DIRECTIONS - In the records that follow, the lines from the one containing "d’Afrique est lancée" to the one containing "熟悉掌握辖区重点单位建筑结构、重点部位、消防控制", inclusive, are to be given again exactly.

Page-level text extractions -
^^^^

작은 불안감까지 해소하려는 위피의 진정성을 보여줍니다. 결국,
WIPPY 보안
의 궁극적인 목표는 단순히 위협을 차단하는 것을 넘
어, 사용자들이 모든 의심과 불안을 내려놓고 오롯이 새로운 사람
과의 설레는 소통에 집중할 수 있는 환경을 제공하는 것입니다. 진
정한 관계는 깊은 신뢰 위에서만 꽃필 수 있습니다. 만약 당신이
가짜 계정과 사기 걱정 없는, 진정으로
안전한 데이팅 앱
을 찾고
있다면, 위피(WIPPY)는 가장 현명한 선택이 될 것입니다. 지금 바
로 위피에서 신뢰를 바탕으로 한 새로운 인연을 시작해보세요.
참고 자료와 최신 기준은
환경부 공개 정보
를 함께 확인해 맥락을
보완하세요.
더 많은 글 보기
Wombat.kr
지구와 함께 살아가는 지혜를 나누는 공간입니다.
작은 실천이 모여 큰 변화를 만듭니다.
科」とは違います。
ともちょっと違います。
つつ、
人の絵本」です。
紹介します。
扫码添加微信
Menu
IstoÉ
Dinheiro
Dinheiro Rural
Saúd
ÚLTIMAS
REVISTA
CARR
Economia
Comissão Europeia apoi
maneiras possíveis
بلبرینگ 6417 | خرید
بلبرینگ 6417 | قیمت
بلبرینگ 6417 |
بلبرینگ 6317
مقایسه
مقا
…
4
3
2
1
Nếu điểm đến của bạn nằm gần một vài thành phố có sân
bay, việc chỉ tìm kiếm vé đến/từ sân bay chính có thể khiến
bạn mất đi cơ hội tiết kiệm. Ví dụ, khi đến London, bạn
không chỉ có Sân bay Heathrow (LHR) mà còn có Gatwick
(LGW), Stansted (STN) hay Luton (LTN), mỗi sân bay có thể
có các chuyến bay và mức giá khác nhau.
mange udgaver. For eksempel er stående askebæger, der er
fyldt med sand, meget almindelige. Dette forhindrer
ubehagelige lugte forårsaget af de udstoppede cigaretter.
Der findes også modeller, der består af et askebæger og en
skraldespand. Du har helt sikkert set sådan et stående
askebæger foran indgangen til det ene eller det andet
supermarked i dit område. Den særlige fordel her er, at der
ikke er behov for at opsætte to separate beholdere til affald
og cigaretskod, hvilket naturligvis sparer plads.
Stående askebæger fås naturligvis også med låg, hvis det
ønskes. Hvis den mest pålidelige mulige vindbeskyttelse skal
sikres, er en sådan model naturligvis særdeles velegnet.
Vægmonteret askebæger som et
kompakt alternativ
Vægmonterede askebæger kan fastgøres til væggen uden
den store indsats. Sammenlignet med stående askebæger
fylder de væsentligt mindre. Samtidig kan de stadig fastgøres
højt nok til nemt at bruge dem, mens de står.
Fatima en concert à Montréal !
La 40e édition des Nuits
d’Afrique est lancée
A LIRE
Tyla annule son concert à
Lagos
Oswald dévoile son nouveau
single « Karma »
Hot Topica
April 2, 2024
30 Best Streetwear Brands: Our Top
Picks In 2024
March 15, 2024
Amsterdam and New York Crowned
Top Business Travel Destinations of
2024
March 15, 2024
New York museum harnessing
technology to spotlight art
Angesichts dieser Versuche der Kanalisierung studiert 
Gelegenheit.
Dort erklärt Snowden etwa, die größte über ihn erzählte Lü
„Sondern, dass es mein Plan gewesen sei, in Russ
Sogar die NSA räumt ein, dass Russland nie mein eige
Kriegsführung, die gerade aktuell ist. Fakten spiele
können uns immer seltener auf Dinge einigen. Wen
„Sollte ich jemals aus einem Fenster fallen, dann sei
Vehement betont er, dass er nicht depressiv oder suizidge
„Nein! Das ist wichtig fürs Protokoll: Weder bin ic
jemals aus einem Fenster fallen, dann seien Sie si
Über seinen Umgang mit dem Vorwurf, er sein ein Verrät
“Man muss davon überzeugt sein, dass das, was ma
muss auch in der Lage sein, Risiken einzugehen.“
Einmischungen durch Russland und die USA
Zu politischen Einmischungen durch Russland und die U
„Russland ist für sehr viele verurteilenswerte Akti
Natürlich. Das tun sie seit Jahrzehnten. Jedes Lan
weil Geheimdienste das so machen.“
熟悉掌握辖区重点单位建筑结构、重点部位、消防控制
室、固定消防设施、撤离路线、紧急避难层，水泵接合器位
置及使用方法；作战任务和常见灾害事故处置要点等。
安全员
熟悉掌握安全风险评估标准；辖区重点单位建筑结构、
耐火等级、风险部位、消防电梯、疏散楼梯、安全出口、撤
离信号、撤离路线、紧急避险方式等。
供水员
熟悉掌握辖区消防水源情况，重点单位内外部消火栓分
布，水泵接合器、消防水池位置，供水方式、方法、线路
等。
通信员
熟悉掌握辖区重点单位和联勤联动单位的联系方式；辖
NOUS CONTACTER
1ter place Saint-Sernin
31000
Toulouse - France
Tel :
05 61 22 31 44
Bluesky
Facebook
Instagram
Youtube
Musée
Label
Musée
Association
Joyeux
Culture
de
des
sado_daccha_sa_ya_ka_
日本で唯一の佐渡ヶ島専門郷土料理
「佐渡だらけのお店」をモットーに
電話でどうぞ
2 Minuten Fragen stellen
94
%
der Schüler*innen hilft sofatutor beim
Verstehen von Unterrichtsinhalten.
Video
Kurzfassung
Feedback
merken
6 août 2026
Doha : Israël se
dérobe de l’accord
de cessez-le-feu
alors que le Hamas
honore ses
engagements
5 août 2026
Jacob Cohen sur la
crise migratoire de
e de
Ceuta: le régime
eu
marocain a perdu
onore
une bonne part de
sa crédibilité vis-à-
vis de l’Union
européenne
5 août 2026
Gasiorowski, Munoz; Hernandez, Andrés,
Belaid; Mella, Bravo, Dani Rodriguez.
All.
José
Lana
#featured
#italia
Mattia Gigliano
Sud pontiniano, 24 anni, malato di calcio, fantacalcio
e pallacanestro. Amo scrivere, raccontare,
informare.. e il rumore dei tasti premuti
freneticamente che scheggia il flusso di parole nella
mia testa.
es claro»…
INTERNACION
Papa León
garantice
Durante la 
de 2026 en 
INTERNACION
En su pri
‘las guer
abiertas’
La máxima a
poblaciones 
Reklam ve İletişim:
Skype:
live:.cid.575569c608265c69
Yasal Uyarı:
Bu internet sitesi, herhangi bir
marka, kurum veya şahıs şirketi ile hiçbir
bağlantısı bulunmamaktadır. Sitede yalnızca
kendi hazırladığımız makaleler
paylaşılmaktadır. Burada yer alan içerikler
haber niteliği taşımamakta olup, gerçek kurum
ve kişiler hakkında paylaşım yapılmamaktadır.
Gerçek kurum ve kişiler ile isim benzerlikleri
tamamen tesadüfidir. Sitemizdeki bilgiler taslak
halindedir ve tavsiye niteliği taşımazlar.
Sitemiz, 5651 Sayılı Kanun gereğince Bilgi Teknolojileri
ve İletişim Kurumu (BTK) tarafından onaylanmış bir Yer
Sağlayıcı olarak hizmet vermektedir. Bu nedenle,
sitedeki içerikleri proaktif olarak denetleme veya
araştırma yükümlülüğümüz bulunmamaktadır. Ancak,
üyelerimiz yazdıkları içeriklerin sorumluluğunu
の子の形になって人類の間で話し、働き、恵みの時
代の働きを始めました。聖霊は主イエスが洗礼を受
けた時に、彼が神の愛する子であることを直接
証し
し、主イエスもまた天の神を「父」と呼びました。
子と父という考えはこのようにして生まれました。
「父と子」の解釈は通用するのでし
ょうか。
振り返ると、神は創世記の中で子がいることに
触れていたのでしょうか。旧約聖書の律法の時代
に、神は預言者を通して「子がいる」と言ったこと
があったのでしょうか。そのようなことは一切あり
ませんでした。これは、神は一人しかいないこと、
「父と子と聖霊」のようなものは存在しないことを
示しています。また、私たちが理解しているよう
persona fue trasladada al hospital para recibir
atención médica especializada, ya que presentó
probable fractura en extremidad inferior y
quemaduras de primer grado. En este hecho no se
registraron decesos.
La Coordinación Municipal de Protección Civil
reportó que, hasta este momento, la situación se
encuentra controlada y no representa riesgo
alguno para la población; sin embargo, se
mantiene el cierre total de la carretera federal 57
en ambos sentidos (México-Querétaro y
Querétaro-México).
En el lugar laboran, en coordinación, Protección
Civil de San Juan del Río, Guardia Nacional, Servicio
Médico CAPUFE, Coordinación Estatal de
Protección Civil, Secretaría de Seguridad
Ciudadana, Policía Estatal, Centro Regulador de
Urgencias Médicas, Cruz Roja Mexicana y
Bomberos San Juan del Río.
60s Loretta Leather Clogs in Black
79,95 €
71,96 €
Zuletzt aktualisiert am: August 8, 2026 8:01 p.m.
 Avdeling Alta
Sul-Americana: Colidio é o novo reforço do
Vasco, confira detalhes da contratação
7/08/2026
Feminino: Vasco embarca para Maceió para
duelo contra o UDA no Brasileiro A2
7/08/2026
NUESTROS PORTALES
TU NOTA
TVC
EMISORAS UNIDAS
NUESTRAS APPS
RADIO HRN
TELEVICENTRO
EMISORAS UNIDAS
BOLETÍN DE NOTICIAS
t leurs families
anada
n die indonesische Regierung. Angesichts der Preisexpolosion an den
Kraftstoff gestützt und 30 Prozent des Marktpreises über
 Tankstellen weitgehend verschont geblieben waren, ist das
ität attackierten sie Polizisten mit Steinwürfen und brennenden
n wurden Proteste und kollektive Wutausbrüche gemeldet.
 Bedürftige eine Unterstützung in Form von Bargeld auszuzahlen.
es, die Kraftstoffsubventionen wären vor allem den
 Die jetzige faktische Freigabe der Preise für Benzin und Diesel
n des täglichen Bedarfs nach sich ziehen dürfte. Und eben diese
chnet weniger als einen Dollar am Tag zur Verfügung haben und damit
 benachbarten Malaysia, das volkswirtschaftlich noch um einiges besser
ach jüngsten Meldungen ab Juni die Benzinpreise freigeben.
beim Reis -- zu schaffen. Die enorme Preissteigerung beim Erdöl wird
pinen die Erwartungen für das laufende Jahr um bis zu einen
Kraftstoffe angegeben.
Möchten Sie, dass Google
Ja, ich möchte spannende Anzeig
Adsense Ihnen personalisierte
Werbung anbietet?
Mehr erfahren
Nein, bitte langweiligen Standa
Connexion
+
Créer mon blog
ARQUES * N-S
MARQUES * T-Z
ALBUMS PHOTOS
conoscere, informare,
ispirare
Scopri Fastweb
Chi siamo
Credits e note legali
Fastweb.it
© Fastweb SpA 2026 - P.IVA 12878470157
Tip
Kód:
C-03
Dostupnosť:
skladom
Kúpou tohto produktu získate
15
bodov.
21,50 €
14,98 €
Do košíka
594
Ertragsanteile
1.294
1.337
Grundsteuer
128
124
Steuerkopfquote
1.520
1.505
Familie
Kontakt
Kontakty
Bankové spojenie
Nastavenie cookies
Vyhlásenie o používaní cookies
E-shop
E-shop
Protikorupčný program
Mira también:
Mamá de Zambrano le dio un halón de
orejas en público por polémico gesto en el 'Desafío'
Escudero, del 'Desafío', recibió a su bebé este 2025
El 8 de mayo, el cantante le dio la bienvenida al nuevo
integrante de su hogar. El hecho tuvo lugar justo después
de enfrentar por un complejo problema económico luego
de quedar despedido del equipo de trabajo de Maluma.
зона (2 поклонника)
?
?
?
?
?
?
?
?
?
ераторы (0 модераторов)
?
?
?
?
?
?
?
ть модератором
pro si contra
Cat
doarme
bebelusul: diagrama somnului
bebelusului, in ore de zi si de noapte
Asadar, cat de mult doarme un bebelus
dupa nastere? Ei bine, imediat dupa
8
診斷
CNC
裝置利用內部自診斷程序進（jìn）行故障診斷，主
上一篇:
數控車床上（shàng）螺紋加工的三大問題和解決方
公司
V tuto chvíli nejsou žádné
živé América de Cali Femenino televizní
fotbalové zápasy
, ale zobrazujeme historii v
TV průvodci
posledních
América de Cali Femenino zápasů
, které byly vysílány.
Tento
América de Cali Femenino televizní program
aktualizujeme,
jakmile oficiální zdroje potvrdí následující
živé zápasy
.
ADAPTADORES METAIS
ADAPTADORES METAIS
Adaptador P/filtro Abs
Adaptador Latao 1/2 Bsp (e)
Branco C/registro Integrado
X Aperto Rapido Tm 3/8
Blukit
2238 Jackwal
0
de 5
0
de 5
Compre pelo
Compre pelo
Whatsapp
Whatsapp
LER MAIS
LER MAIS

^^^^

COMPLETED EXERCISE -
d’Afrique est lancée
A LIRE
Tyla annule son concert à
Lagos
Oswald dévoile son nouveau
single « Karma »
Hot Topica
April 2, 2024
30 Best Streetwear Brands: Our Top
Picks In 2024
March 15, 2024
Amsterdam and New York Crowned
Top Business Travel Destinations of
2024
March 15, 2024
New York museum harnessing
technology to spotlight art
Angesichts dieser Versuche der Kanalisierung studiert 
Gelegenheit.
Dort erklärt Snowden etwa, die größte über ihn erzählte Lü
„Sondern, dass es mein Plan gewesen sei, in Russ
Sogar die NSA räumt ein, dass Russland nie mein eige
Kriegsführung, die gerade aktuell ist. Fakten spiele
können uns immer seltener auf Dinge einigen. Wen
„Sollte ich jemals aus einem Fenster fallen, dann sei
Vehement betont er, dass er nicht depressiv oder suizidge
„Nein! Das ist wichtig fürs Protokoll: Weder bin ic
jemals aus einem Fenster fallen, dann seien Sie si
Über seinen Umgang mit dem Vorwurf, er sein ein Verrät
“Man muss davon überzeugt sein, dass das, was ma
muss auch in der Lage sein, Risiken einzugehen.“
Einmischungen durch Russland und die USA
Zu politischen Einmischungen durch Russland und die U
„Russland ist für sehr viele verurteilenswerte Akti
Natürlich. Das tun sie seit Jahrzehnten. Jedes Lan
weil Geheimdienste das so machen.“
熟悉掌握辖区重点单位建筑结构、重点部位、消防控制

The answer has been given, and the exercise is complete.